Cette même intensité dramatique marquera Freaks, qu’il réalisa pour la Metro en 1932. Cette histoire cauchemardesque de phénomènes de cirque vengeant l’un des leurs en mutilant une splendide trapéziste (Olga Baclanova) connut une désastreuse destinée. Remanié dès sa sortie, interdit dans plusieurs États américains et en Grande-Bretagne (pendant plus de trente ans), ce film est aujourd’hui reconnu comme un des plus grands classiques de l’horreur et comme un chef-d’œuvre du cinéma. Au-delà de sa morale un peu manichéenne (les êtres « norrnaux » ne sont pas forcément les meilleurs), le film frappe par l’extraordinaire dosage entre la tendresse et l’horreur : Browning n’exhibe pas ses monstres, il nous les montre simplement dans leur vie de tous les jours.

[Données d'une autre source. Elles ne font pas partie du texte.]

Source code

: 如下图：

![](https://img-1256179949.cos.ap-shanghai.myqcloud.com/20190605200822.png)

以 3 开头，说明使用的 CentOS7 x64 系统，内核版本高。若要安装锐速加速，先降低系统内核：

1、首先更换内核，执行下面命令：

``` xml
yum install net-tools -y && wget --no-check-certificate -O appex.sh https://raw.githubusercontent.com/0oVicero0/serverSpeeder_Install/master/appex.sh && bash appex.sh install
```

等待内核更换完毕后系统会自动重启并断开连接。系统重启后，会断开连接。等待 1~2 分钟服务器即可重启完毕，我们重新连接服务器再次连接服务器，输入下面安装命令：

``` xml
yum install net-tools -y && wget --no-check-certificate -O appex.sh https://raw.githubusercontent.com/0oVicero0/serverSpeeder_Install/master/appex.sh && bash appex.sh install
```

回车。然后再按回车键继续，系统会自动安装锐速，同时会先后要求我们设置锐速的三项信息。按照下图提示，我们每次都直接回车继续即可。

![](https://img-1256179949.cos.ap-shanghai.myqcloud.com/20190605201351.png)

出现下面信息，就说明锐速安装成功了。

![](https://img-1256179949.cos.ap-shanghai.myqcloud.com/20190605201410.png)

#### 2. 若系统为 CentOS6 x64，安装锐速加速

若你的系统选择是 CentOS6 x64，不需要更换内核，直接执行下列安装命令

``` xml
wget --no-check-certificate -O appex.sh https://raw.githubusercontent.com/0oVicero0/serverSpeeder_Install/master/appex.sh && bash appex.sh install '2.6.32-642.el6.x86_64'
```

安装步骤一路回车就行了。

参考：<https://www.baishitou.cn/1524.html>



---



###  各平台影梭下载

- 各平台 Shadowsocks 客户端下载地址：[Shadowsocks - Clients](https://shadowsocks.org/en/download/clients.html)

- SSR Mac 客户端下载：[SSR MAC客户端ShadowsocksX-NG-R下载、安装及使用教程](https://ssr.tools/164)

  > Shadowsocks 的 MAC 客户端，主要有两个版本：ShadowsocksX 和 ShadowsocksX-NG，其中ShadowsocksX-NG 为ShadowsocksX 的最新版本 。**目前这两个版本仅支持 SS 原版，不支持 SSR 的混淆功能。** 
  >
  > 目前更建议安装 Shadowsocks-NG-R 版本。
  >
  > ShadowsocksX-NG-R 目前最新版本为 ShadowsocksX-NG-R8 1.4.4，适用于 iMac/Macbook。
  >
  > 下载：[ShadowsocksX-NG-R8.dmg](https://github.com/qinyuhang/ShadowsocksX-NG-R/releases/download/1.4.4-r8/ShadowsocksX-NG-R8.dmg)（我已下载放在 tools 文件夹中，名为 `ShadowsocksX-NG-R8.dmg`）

Lionel Barrymore et Tod Browning (The Devil Doll, 1936)

Browning ne se remit jamais de l’échec de Freaks. Il abandonna le cinéma quelque temps plus tard et mourut en 1962, comme Lon Chaney, d’un cancer du larynx. On lui doit aussi certaines des plus belles séquences de toute l’histoire au cinéma : l’apparition du comte-vampire (Lugosi) dans Dracula (1931), le cimetière noyé de brumes dans Mark of the Vampire (La Marque du vampire, 1935), l’escalade d’une table de toilette par un homoncule criminel dans The Devil Doll (Les Poupées du diable, 1936).